Rodgers, Packers merely on the rise
Aaron Rodgers and Clay Matthews celebrate the Lombardi Trophy after defeating the Pittsburgh Steelers 31-25 in Super Bowl XLV. (Photo by Ronald Martinez/Getty Images)
Of course, this was Ted Thompson’s point all along, that the Green Bay Packers would be far, far better off without Brett Favre. And so now the Packers are Super Bowl champions again by virtue of their 31-25 victory over the Pittsburgh Steelers last night in Super Bowl XLV, a game that closed the door on Favre forever and officially opened the book on the next great star in the NFL.
The Packers have their Steve Young, it turns out, but here’s the thing: theirs is a good deal younger than the original. Young was 30 when he became a starter in the NFL, 33 when he won his first and only Super Bowl. Rodgers will play virtually all of next season at 27 and already has won as many titles as his predecessor, who must have watched yesterday’s game draped in the black and gold of the Pittsburgh Steelers.
Favre always has been about Favre, after all.
At the end, in Green Bay especially, it was far more about him than it was about them.
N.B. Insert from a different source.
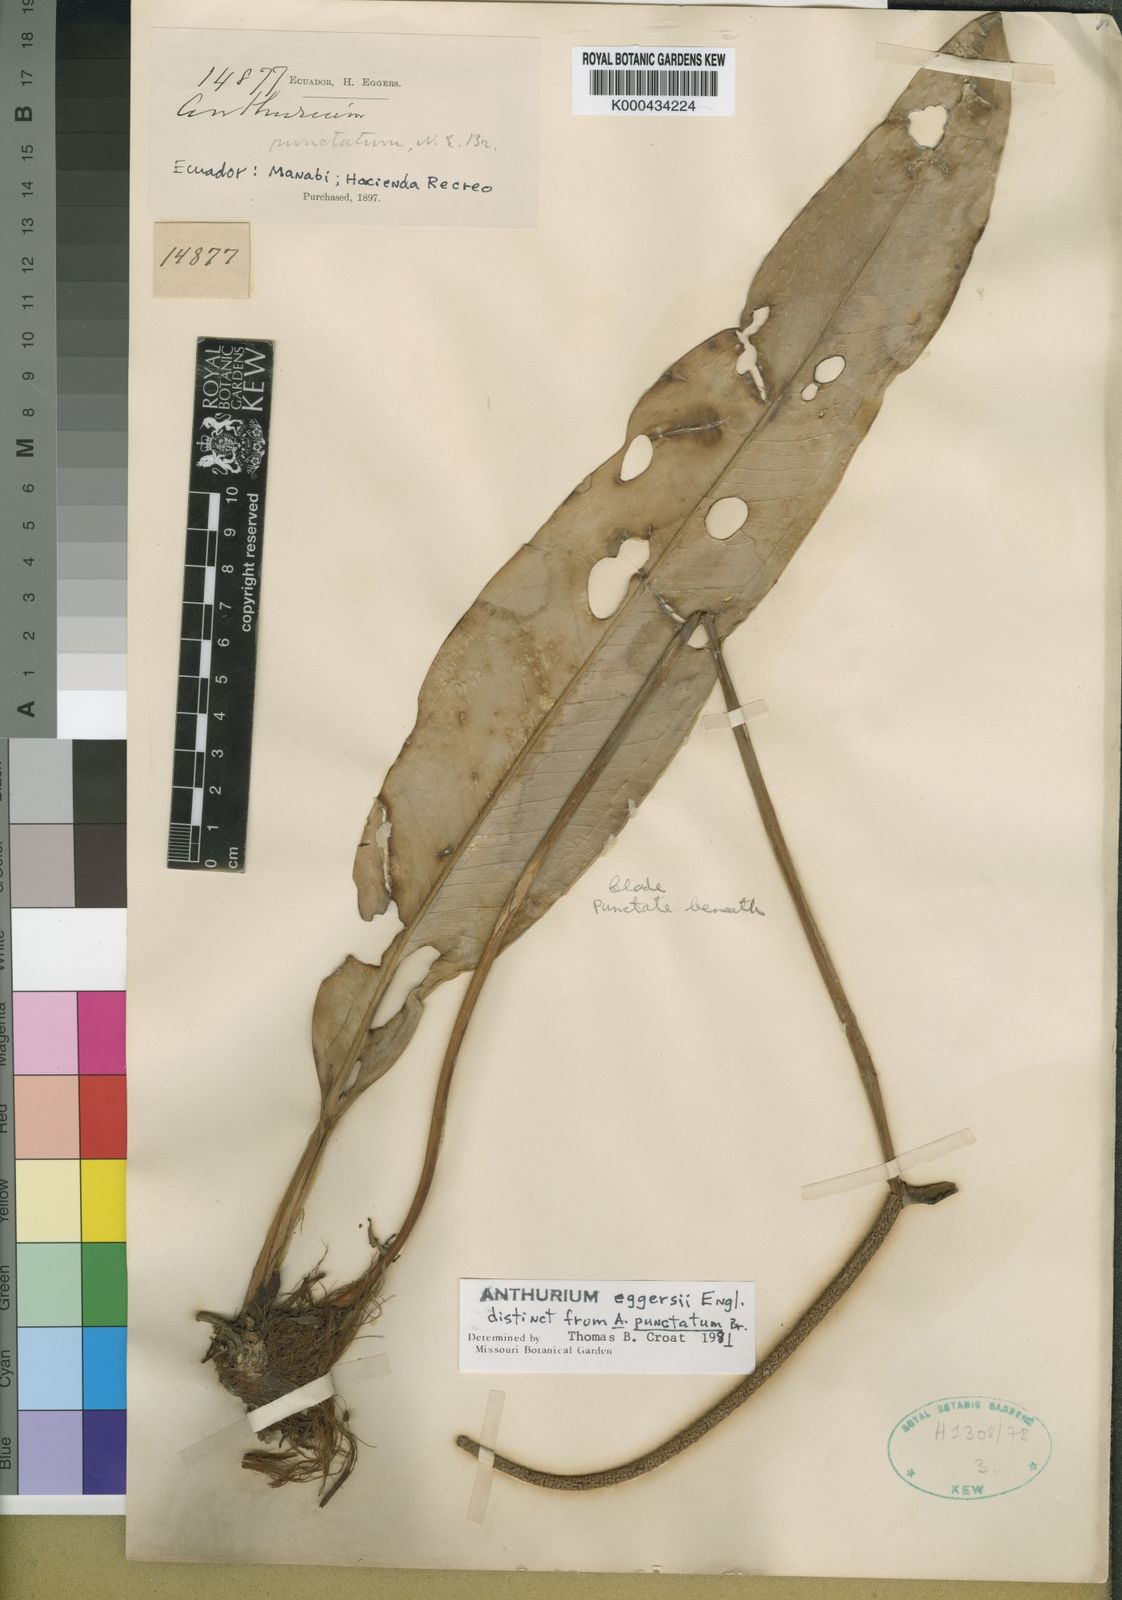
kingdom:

And so as the NFL heads into the offseason amid great labor uncertainty, let there be no doubt about which franchise stands to lose the most: the Packers. Green Bay is coming off a Super Bowl. The Packers have one of the youngest teams in the NFL. Their quarterback is now entering his prime years liberated from the burden of having to be Favre’s successor, elements that cannot help but make you wonder about Green Bay’s potential for greatness in years to come and about the shift almost certain to take place in the NFL.
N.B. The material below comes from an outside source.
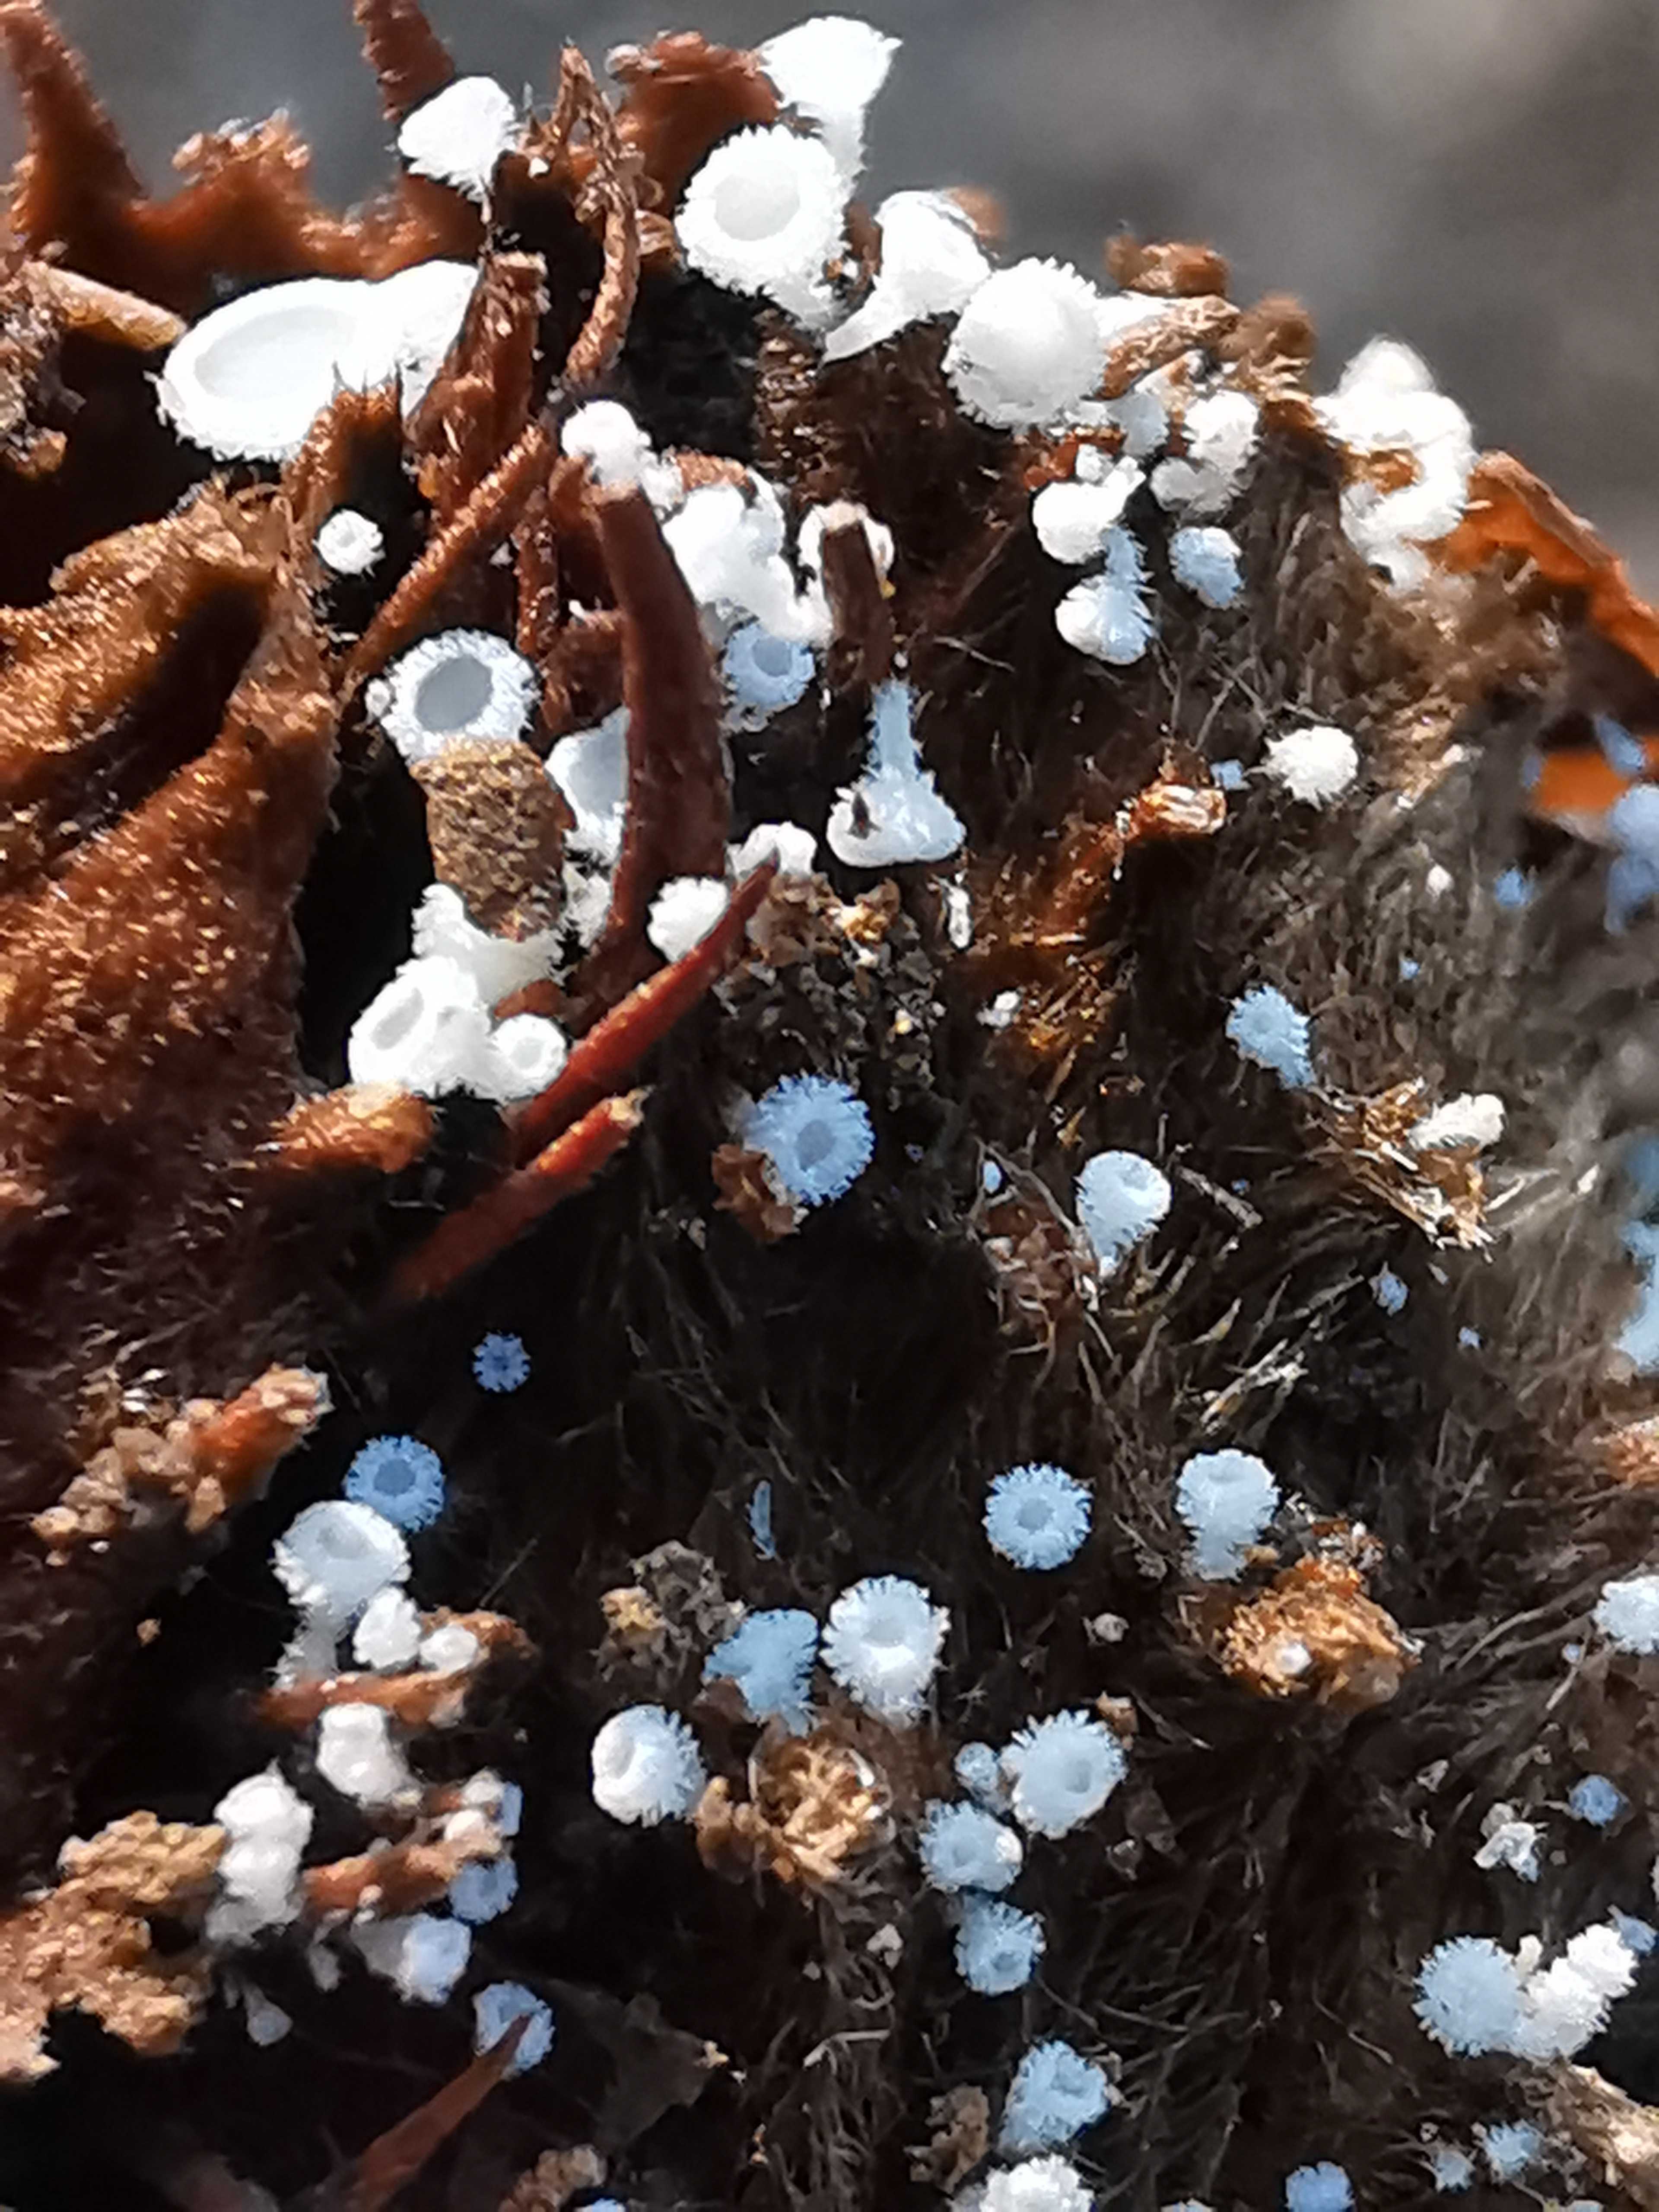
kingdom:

Rodgers and 28-year-old Steelers quarterback Ben Roethlisberger may yet meet again, but the clock is ticking much faster on men like Drew Brees, Peyton Manning and, yes, Tom Brady.
Fact: in the Super Bowl era, among quarterbacks with at least five games played and 100 pass attempts, Rodgers now has the highest postseason passer rating of all-time. He also has the highest completion percentage. Those numbers obviously are slightly deceiving given the evolutionary changes in what has become a pass-happy NFL, but they also indicate a disturbing truth if you are a fan in New Orleans, Indianapolis or New England.
Aaron Rodgers is no longer just the future of the Packers and the NFL.
He is the present, too.
Amusing, isn’t it? Entering this postseason, one of the biggest questions in Green Bay concerned Rodgers’ ability to win in the playoffs, as if he were Dan Marino. During his three years as a starter for Green Bay, Rodgers had made one career postseason start, that coming in a 51-45 loss to the Arizona Cardinals in the wildcard round. In that game, Rodgers completed 28 of 42 passes for 423 yards, four touchdowns and one interception. He had a rating of 121.4 and also ran for a score. Had the Packers defense been merely a shell then of what it is now, Green Bay might have advanced to the next round of the playoffs.
Instead, Rodgers was left with a career postseason record of 0-1, proof that wins and losses are a team statistic, not an individual one.
Now Rodgers is 4-1, the Vince Lombardi trophy in his grasp and a symbolic championship belt wrapped around his waist. In his five career postseason starts, Rodgers has had a rating of 111.5 or better in four of them. He has thrown 13 touchdown passes and rushed for as many TDs as he has thrown interceptions (three). Rodgers one flaw might be that he holds onto the ball too long and makes himself vulnerable to unnecessary hits, but there is little else he fails to achieve on the football field.
Think about it: Rodgers is every bit as mobile as Roethlisberger, if not more so. He is every bit as accurate as Brady. He has arm strength and smarts that at least rival those of Manning, and he has it all out there in front of him, the chance now to win multiple Super Bowls and become one of the truly special talents at one of the most exclusive positions in sports.
If you are a team like the Patriots – or a merely a New England follower – all of this can only make you wonder what might have been. Like Rodgers, Brady was merely 27 when the Patriots last won a Super Bowl, against the Philadelphia Eagles in February 2005. A great deal has changed since. The Pats have since let seasons and potential titles slip through their grasp, from 2006 to 2007 to, perhaps, this season. At the start of next season, Brady will be 34. The Pats are still looking for their successor to Brady, their Steve Young, as the sand slides through the hourglass. And as Brady creeps toward the end of his career, along with Manning and Brees and others, one cannot help but wonder about the shift in balance of power in the parity-driven NFL.
As Aaron Rodgers ascends, we must ask whether we are witnessing the start of a changing of the guard.